Exercise data:
*****
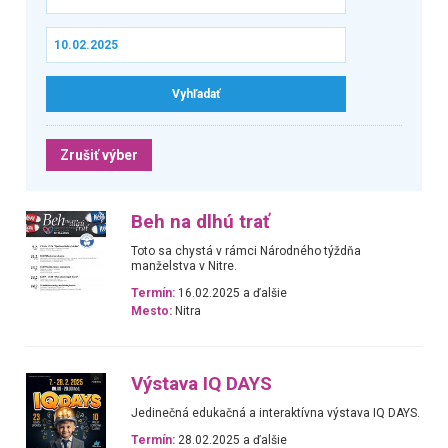
Zrušiť výber
Beh na dlhú trať
Toto sa chystá v rámci Národného týždňa
manželstva v Nitre.
Termín:
16.02.2025 a ďalšie
Mesto:
Nitra
Výstava IQ DAYS
Jedinečná edukačná a interaktívna výstava IQ DAYS.
Termín:
28.02.2025 a ďalšie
*****
Task item: The reply is a bare number: how many lines above include "ďalšie".

Written response: 2